I love working with Muscles. Here’s Why

I spend a lot of time treating muscles because they can be the source of a lot of patient’s problems.  This is because they have such a key role within the body and we ask so much of them.  There are 3 types of muscle: skeletal (they move parts of the body including arms and legs), smooth (found in the internal organs) and cardiac (heart).  Today I thought I would discuss skeletal muscle.

Skeletal muscle is a soft tissue composed of muscle fibres. The muscle is attached to bone via tendons (ligaments attach bone to bone). The contraction of the muscle fibres produces movement.  The tendons are connected to at least two different bones and so when the muscle contracts one bone is moved.    Muscles tend to work in pairs.  When one is contracting (Agonist muscle) the other is relaxing (Antagonist muslce).  A good example is when the biceps contracts the triceps relaxes resulting in the elbow bending.  During movement in addition to the agonist and antagonist muscles there is also the synergist and fixator muscles.  The fixators’ role is to stabilise one part of the body to prevent any unwanted movement and the synergist muscles stabilises around the joint where the movement is occurring.

The contraction of the muscles fibres under load or tension is known as a concentric contraction.  Muscles can also lengthen under load or tension and this is called eccentric contraction.  An example of this is the quadriceps muscles lengthening during sitting down slowly.  Muscles can also contract without movement and this is referred to as an isometric contraction of the muscle. For example, squeezing the buttocks together activates a contraction of the glut muscles without any movement.

Muscle action is therefore a complex but extremely clever and efficient process.  However sometimes physiotherapy is required to improve the performance of the muscles.  These are just a few of the reasons why; muscle (including tendon) injury, over use of the muscle, weakness, poor biomechanics, poor posture and stress.  Very often a problem with the muscle results in pain.
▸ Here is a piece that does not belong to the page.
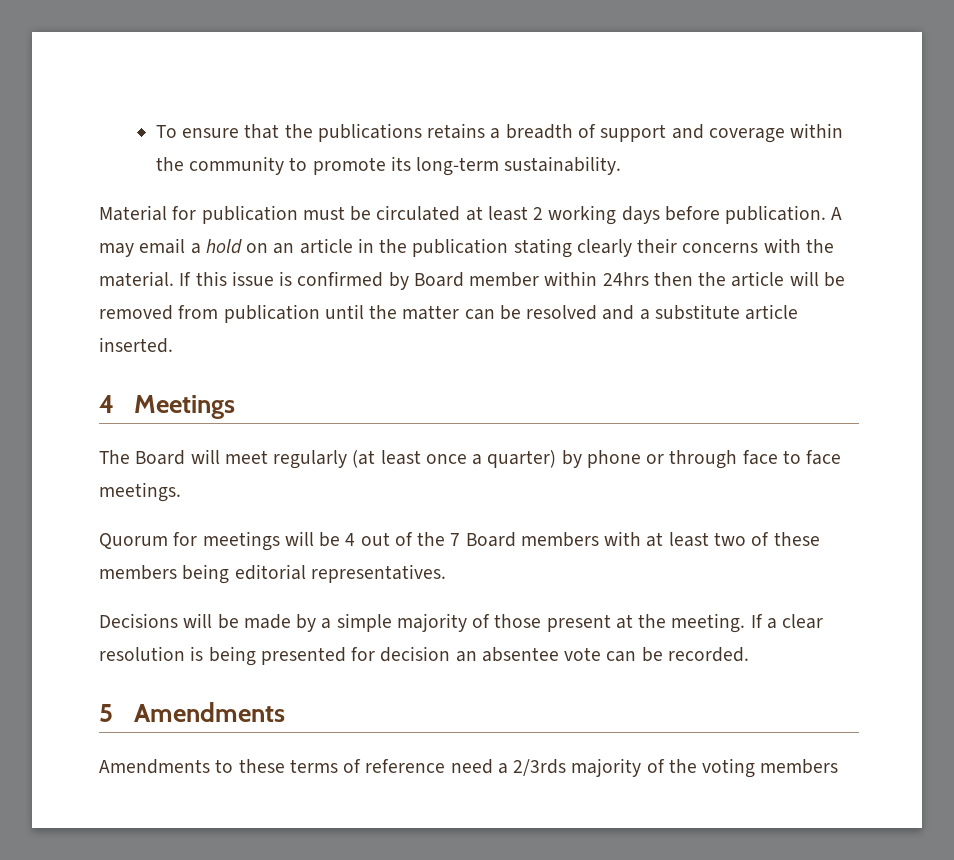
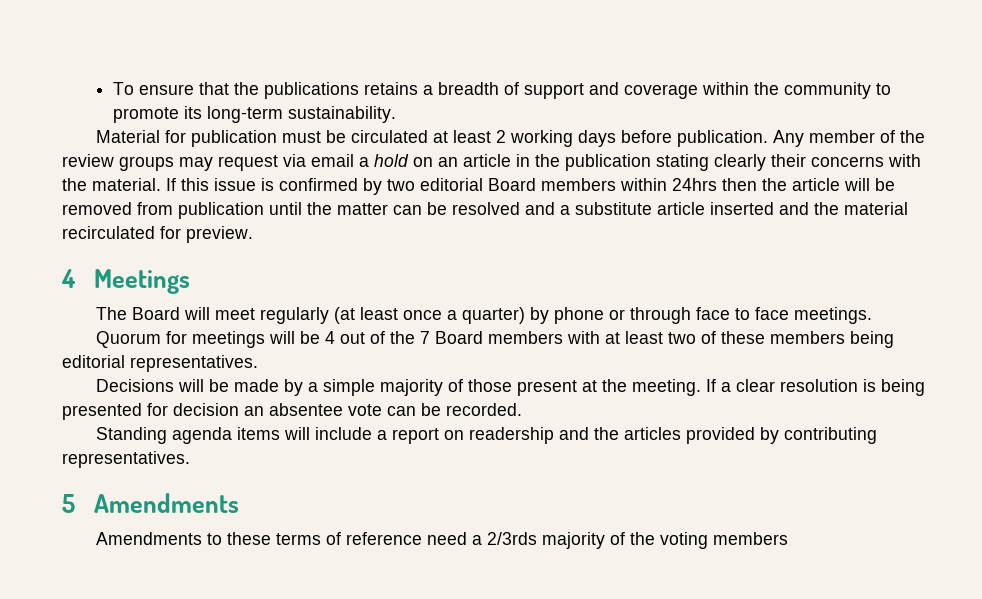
[831,207,843,220] [99,243,134,257] A may -> [772,130,925,147] [62,154,306,171] Any member of the review groups may request via
[413,272,540,287] Board member -> [387,178,616,191] two editorial Board members
[99,337,173,353] inserted. -> [710,202,908,215] [62,226,253,243] inserted and the material recirculated for preview.
(749, 654) none -> [95,427,877,444] [62,451,190,468] // Standing agenda items will include a report on readership and the articles provided by contributing representatives.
Physiotherapy treatments can reduce pain and other symptoms treating the muscle through various techniques including:

  • Massage (Massage): assists with reducing the tension in the muscles and can help with relaxation if stress is a contributing factor
  • Deep tissue dry needling (Dry Needling. What is it Exactly?): can assist with releasing any painful trigger points in the muscle belly
  • Stretches: help lengthen tighter muscles
  • Strengthening programme: make the weaker muscles stronger. Improving the balance between all the muscles ensuring they are working together correctly
  • Advise and education: information on why the muscle is a contributing factor to the symptoms and how this can be improved and prevented in the future.

Treating the correct muscles can have a very positive impact on symptoms which is why I love working with them!